Getting the male sterile (chemically, surgically or whatever way), just like the decision not to have sex, will not ever guarantee anything…

In the worst case scenario you’ve had your vas deferens cut in two and tied knots in, thus making it impossible for the sperm to leave your testes. OK I know it’s hard (pun unintended), but try to imagine that. That doesn’t prevent any other man’s sperm leaving their testes, now does it? [It's like, installing a firewall on machine A to prevent attacks on machine B which obviously doesn't prevent it getting probed by a third, unknown machine.]

I don’t want kids and I surely wouldn’t want to raise some frigging rapists kid — or any other guys kid for that matter.

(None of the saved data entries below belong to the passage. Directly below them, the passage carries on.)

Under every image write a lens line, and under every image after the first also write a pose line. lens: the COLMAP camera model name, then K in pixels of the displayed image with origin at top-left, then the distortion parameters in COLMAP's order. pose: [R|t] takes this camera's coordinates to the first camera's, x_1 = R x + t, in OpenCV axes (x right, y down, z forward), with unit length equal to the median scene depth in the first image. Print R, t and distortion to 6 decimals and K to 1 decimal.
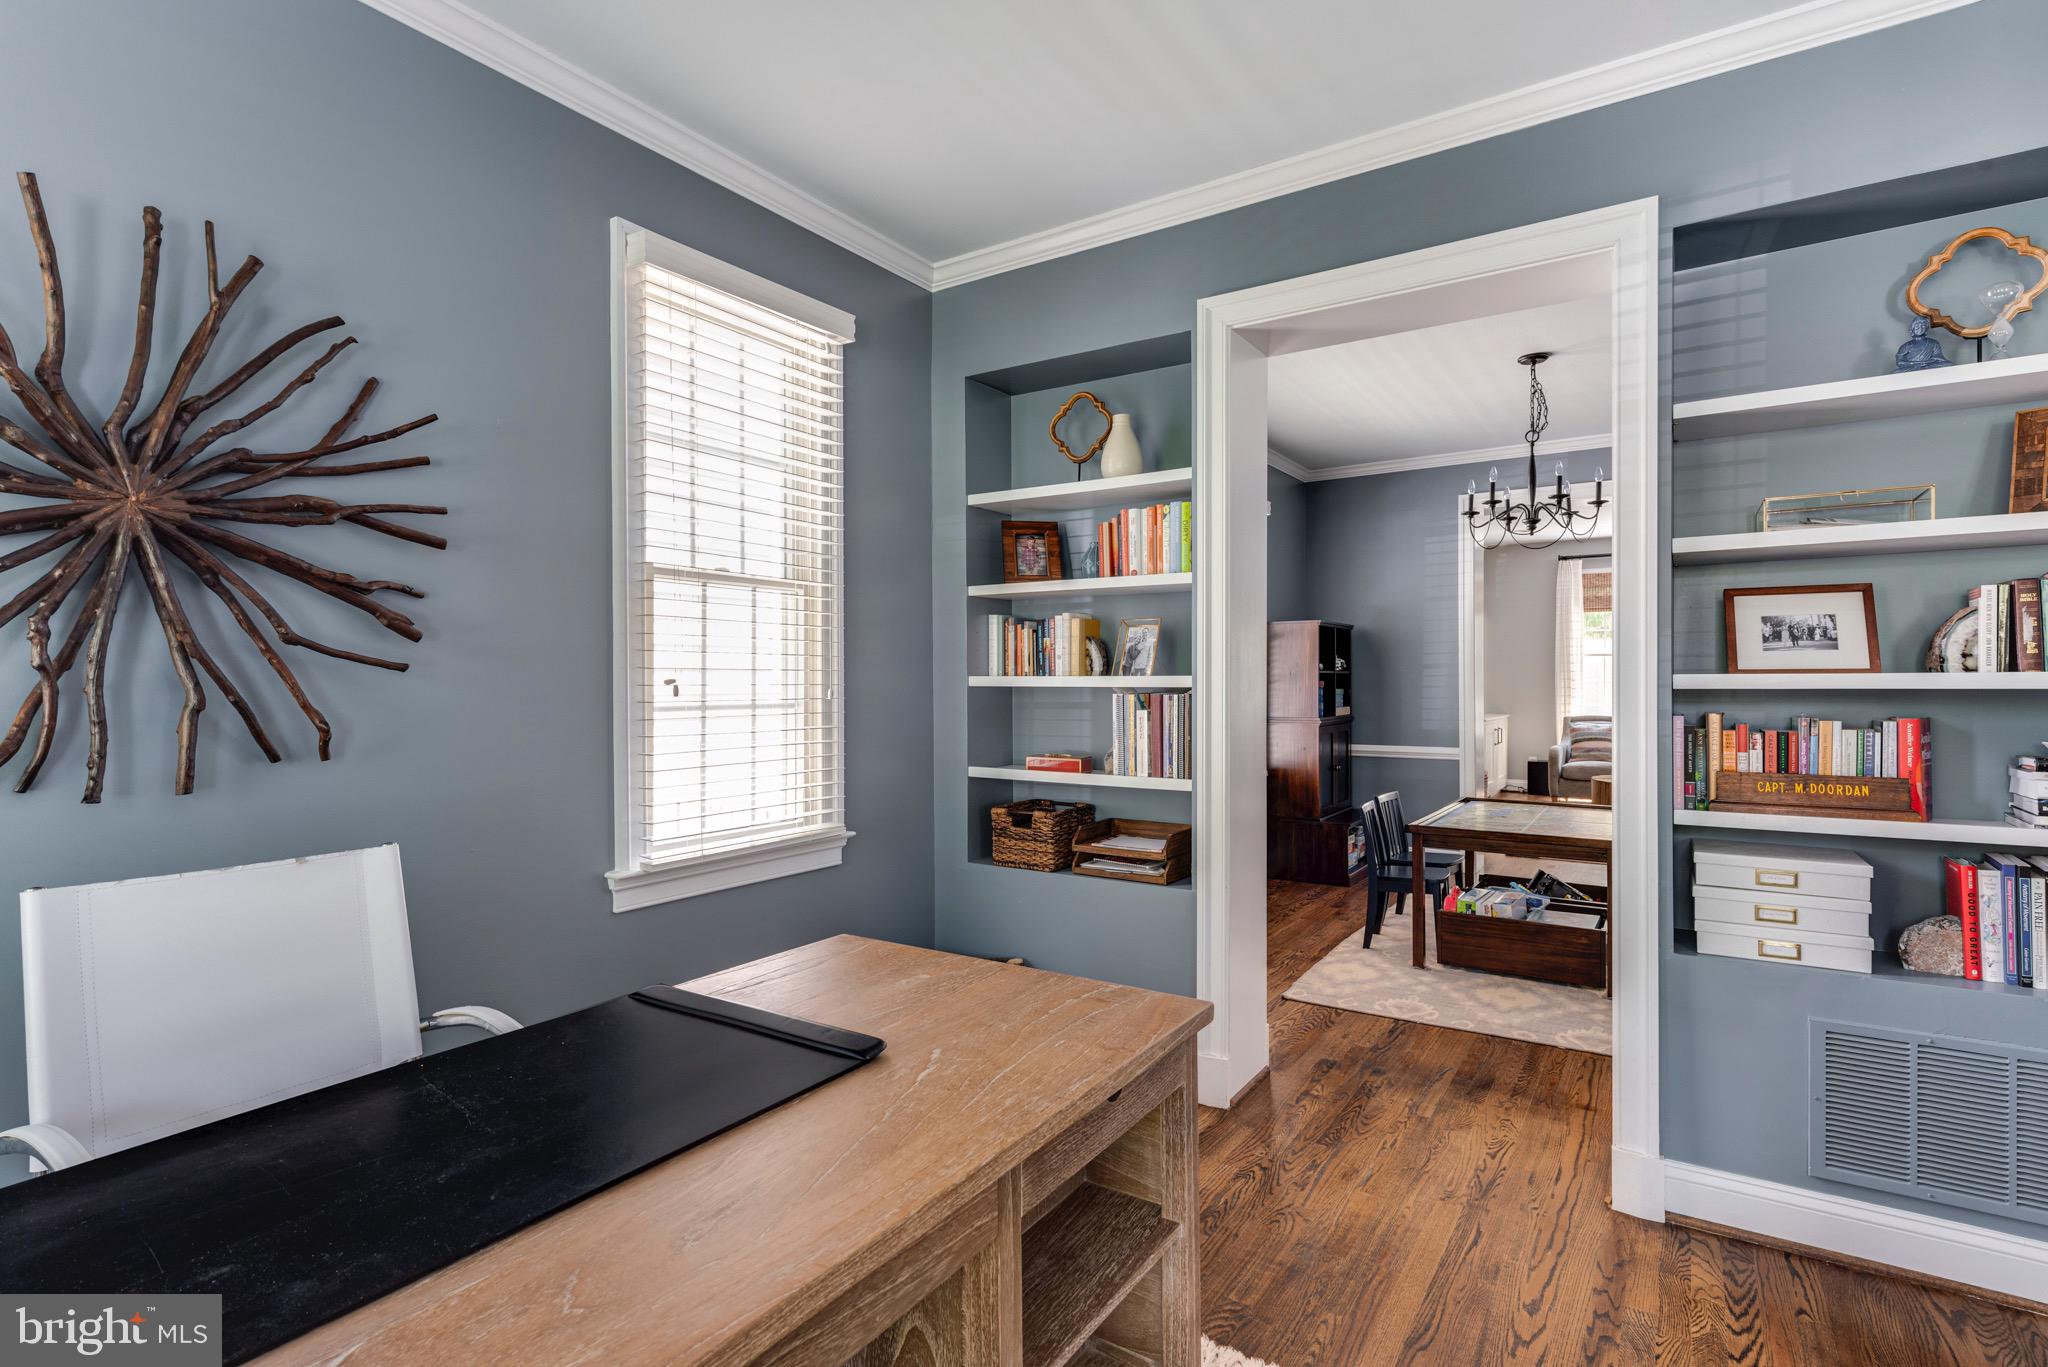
lens RADIAL K [[986.2, 0, 1025.1], [0, 986.2, 693.1], [0, 0, 1]] dist [-0.000432, -0.000168]
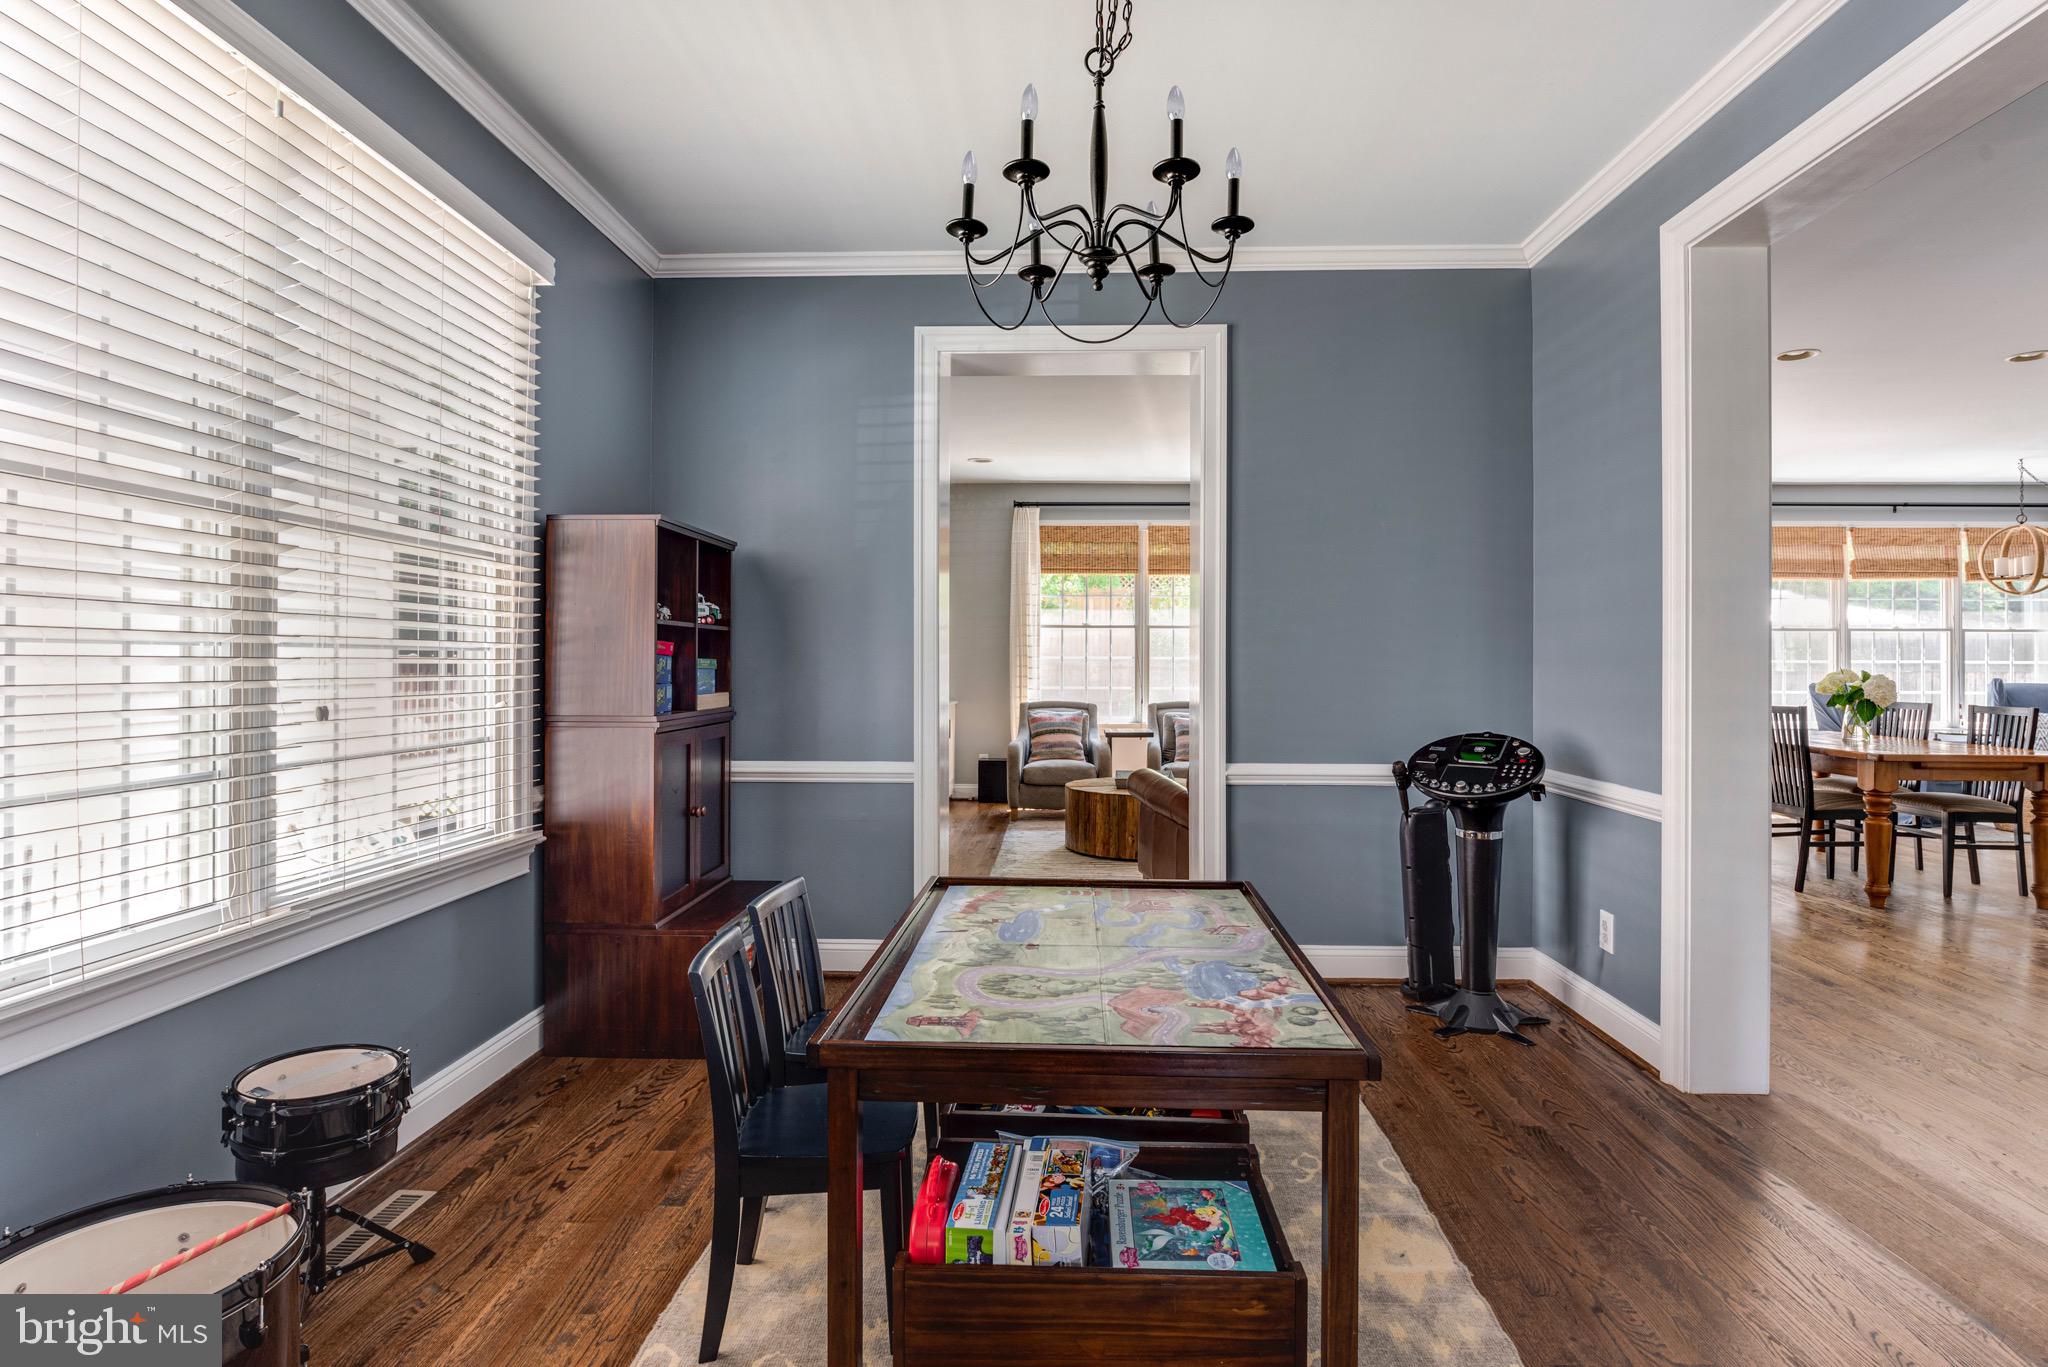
lens RADIAL K [[1064.4, 0, 1024.0], [0, 1064.4, 683.5], [0, 0, 1]] dist [-0.001477, -0.001055]
pose [[0.855668, 0.000627, 0.517524, 0.343132], [-0.004562, 0.999970, 0.006331, 0.009221], [-0.517504, -0.007778, 0.855645, 0.859658]]
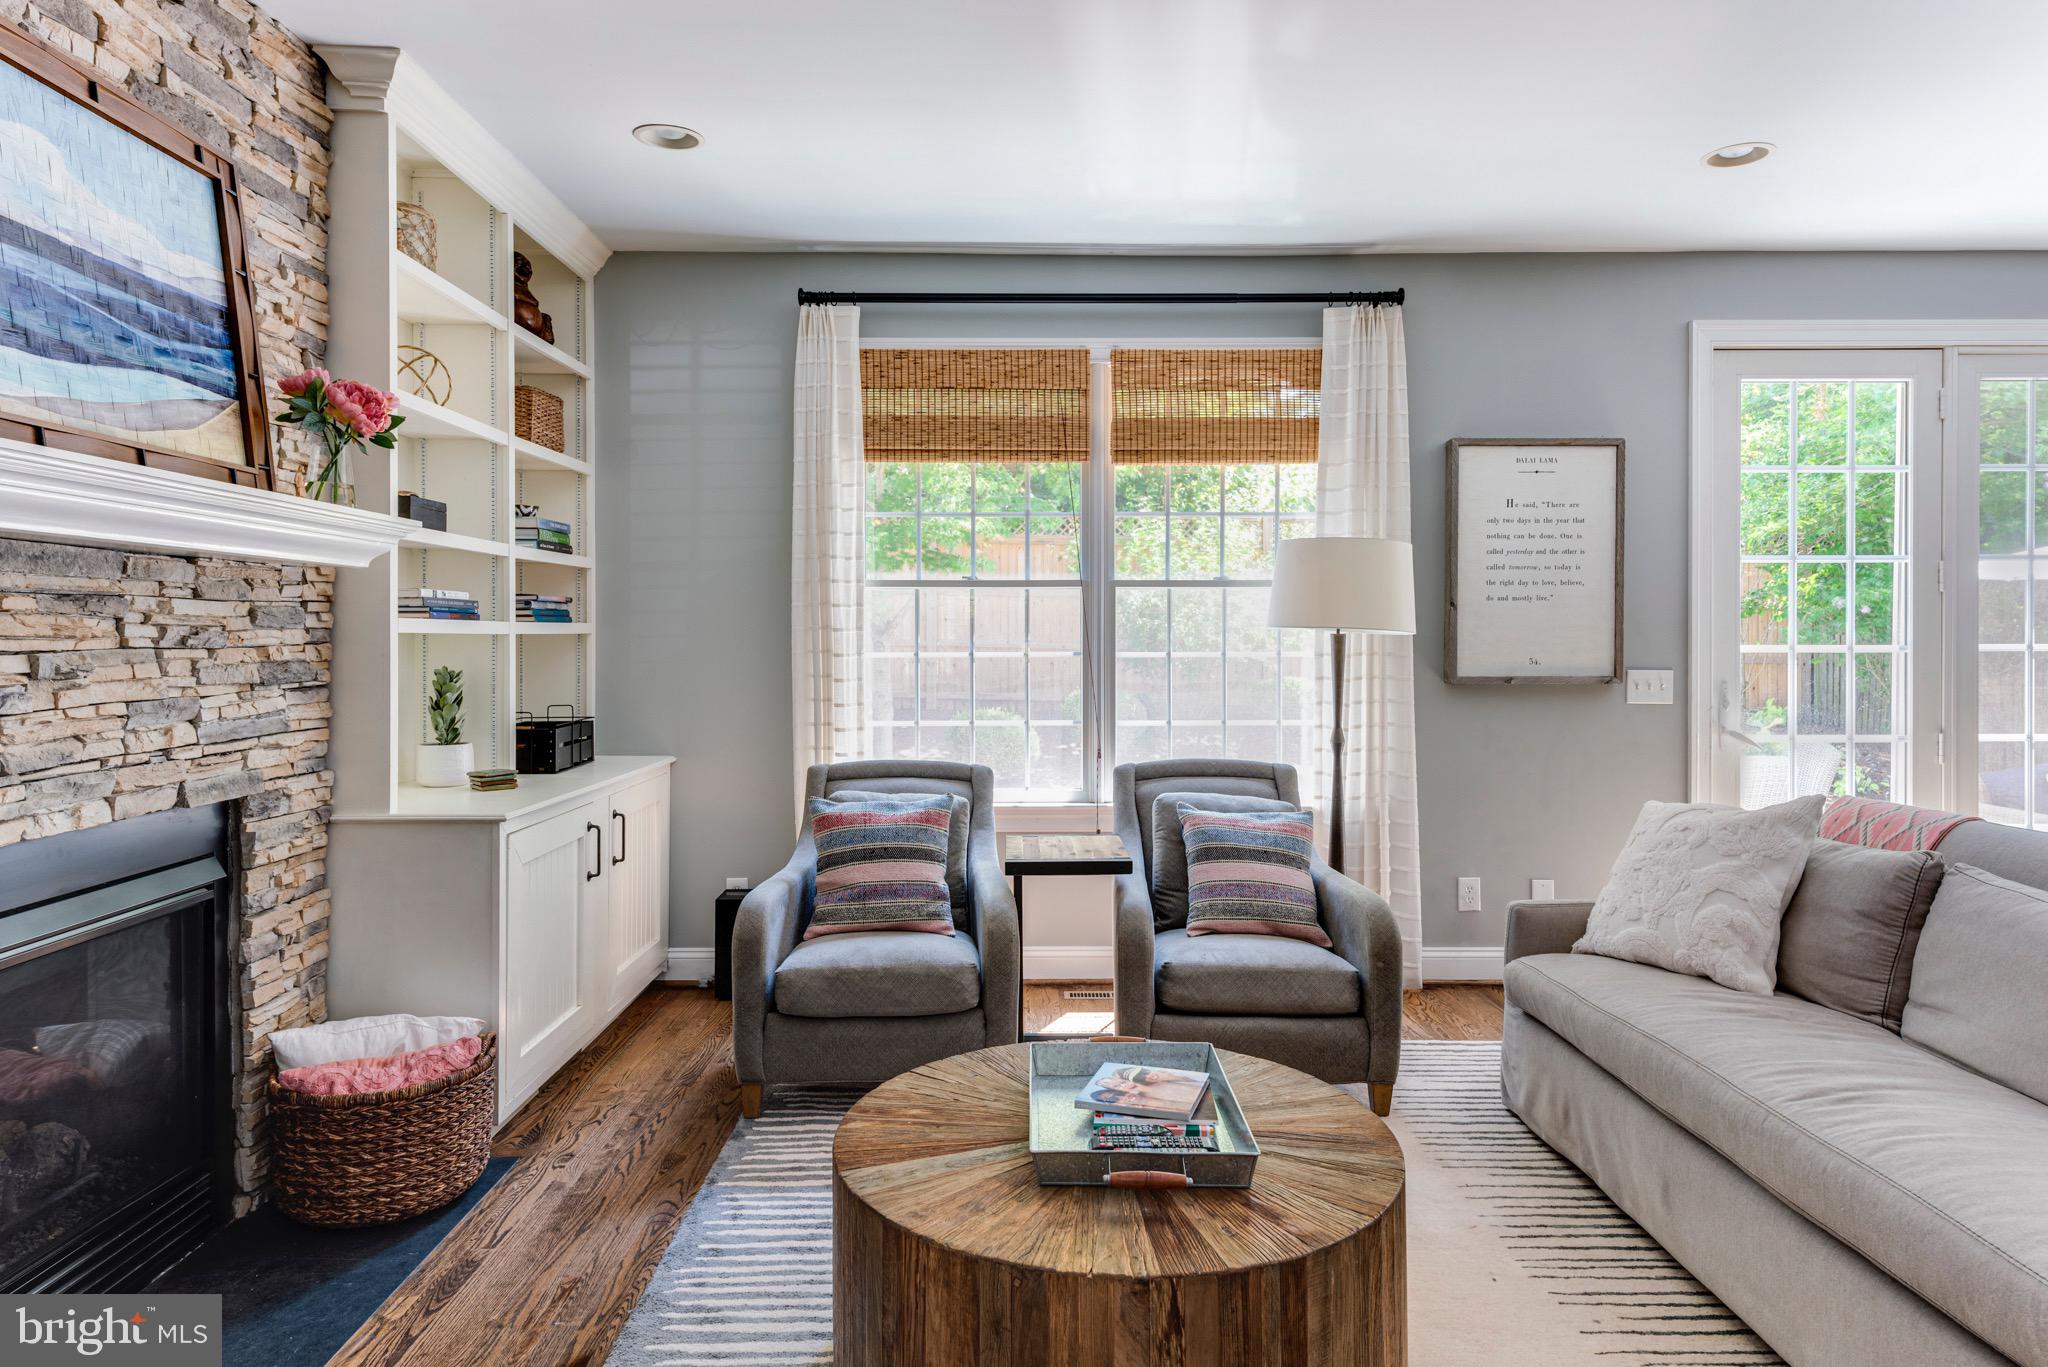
lens RADIAL K [[1208.5, 0, 978.9], [0, 1208.5, 641.1], [0, 0, 1]] dist [0.020654, -0.001573]
pose [[0.843883, 0.003323, 0.536517, 1.216698], [0.000069, 0.999980, -0.006303, -0.048987], [-0.536527, 0.005356, 0.843866, 2.022455]]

Imagine if you have gone through having a vasectomy — there you stand, a man, psychologically possibly your manhood affected because of the surgical procedure — and you would still end up paying for an abortion or (even worse, if you have objections to abortion) waste your valuable time raising a kid you didn’t want to have in the first place, and its looks are probably a constant reminder of the rapist and that it’s not even yours.

Life can be a bitch at times, but that would really hurt (and it will most probably seriously mess up the kid, too).

In conclusion, after having thought about it while writing this post, at the moment I’m likened to think that these pills are not targetted at couples. They’re not for the people that seriously want to prevent (or postpone) having kids — not really if you think about it. It seems more targetted at the male that ’screws around’ and I bet that’s a goldmine.